The MESSIAHS Project

Sponsored by: NASA

MESSIAHS involved research into support for distributed, hierarchical scheduling of tasks on autonomous, heterogeneous computing systems. Many researchers have studied related problems of determining near-optimal task placement in such systems. However, these algorithms assume the existence of mechanisms to gather information about the system, move tasks, and perform other related operations. We defined and constructed exactly those mechanisms, and in an abstract fashion that allows them to be generalized to other distributed architectures.

Autonomous systems consist of one or more systems connected by a message-passing communications medium; at the lowest level, a processor is an autonomous system with no subsystems. Processors within the same system may be of different type. Thus, autonomous systems are hierarchical constructs. The internal makeup of an autonomous system is private information, and is not necessarily shared with exterior systems. This is typical of the guiding principle of autonomous systems: all information, behavior, and policy pertaining to it is private and local to that system. Any sharing of this information is at the discretion of the local system.

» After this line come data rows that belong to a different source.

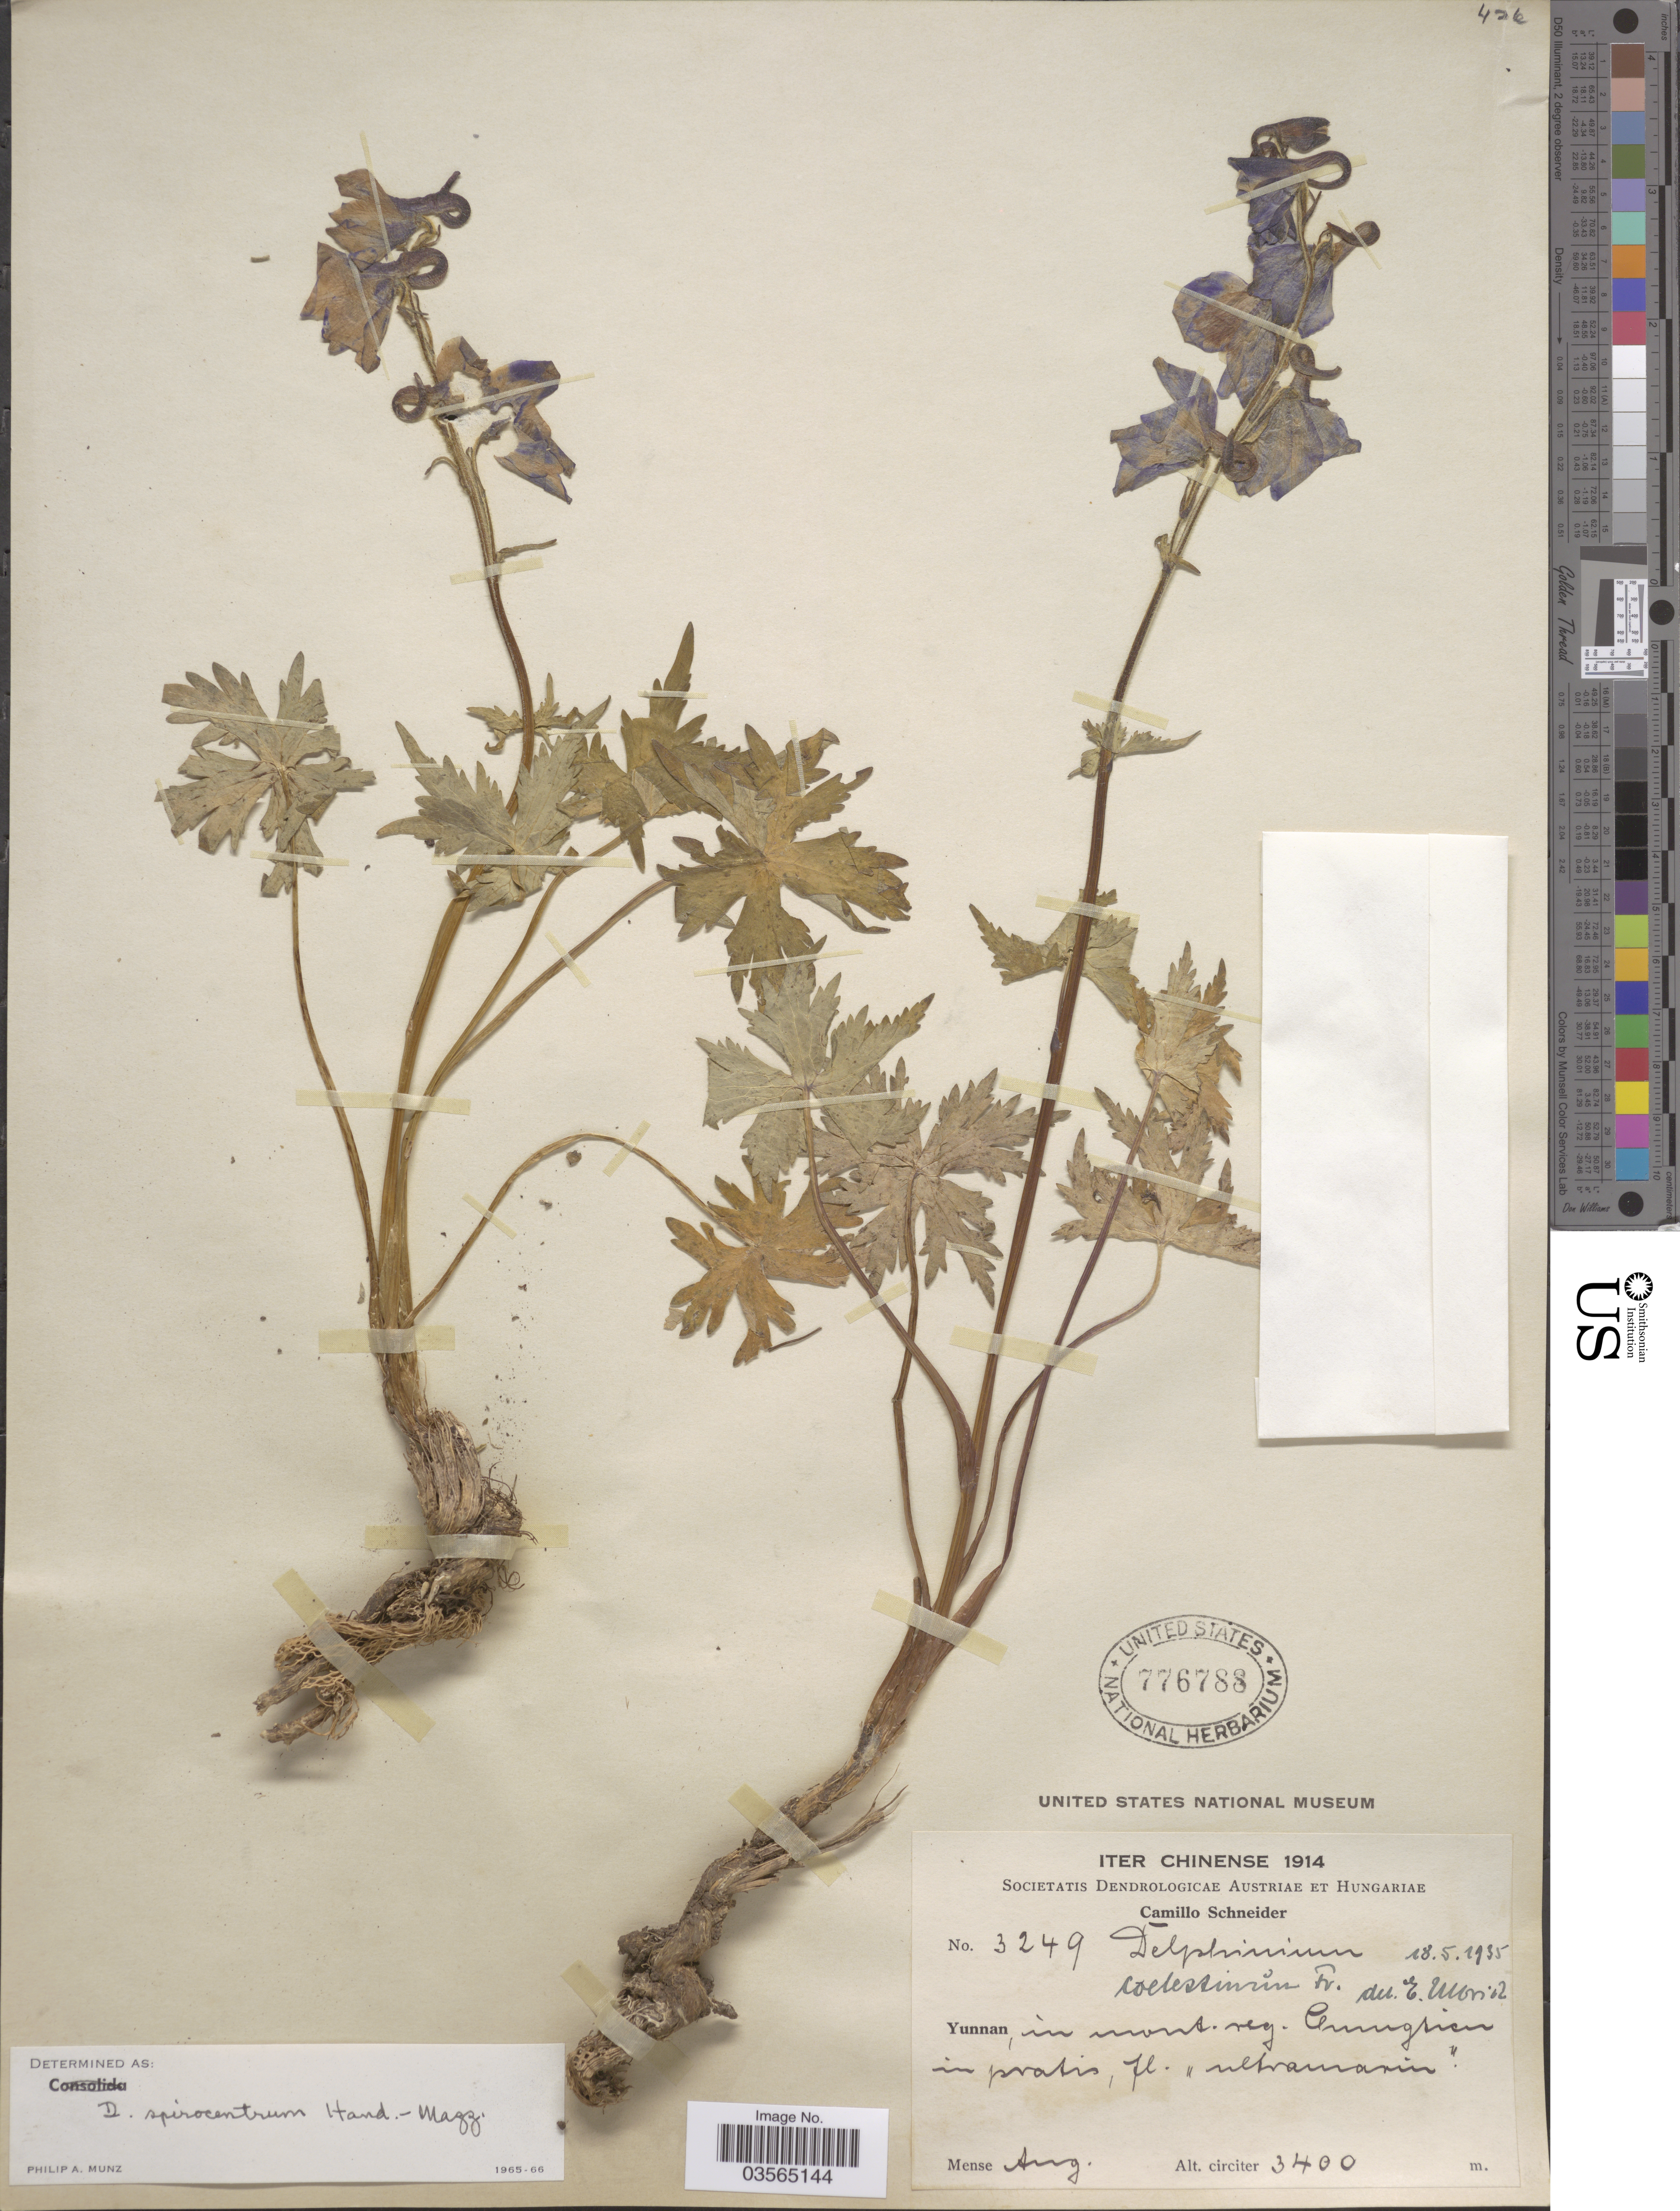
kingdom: Plantae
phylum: Tracheophyta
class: Magnoliopsida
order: Ranunculales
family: Ranunculaceae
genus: Delphinium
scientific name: Delphinium spirocentrum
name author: Hand.-Mazz.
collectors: C. K. Schneider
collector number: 3249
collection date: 1914-08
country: China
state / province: Yunnan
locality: In mont. reg. Chungtien.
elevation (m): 3400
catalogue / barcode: US 776788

The goals of our research were to provide mechanisms for efficient implementations of scheduling policies on systems ranging from a few workstations on a local-area network to thousands of machines spread over a large geographical area and connected by arbitrary interconnection links. We examined the requirements of these systems for different levels of security, reliability, load sharing, and location transparency. We then characterized these and other properties in a scalable mechanism that does not impose undue load demands, and is capable of supporting a wide range of distributed scheduling policies.

This work was done under a NASA Fellowship by Steve Chapin, now on the faculty at Syracuse University (chapin@ecs.syr.edu). Steve's Ph.D. dissertation was supervised by Gene Spafford. Some of our results are reported in:

  • An Overview of the MESSIAHS Distributed Scheduling Support System, Purdue CS Technical Report 93-011, January 1993.
  • Constructing Distributed Schedulers Using the Messiahs Interface Language, in the proceedings of the 27th Hawaii International Conference on Systems and Software (HICSS) , Wailea-Maui, Hawaii; pp 425-434, vol II, 1994.
  • Support for Security in Distributed Systems Using MESSIAHS, in the proceedings of the National Computer Security Conference , pp. 339-447, 1994.
  • Support for Implementing Scheduling Algorithms Using MESSIAHS, appearing in Scientific Programming , volume 3, pp. 325-340, 1994.
  • Dissemination of State Information in Distributed, Autonomous Systems, in Computer Communications , v 21(11), pp. 969-979, Oct 1998.
  • Dr. Chapin also cites some results from his MESSIAHS work in his chapter on distributed scheduling in The Computer Science and Engineering Handbook by CRC Press, A. Tucker ed., 1997.

    Future work on MESSIAHS may be conducted by Dr. Chapin; Professor Spafford may or may not conduct future research in this area.


    Written 23 January 1994; updated December 1999.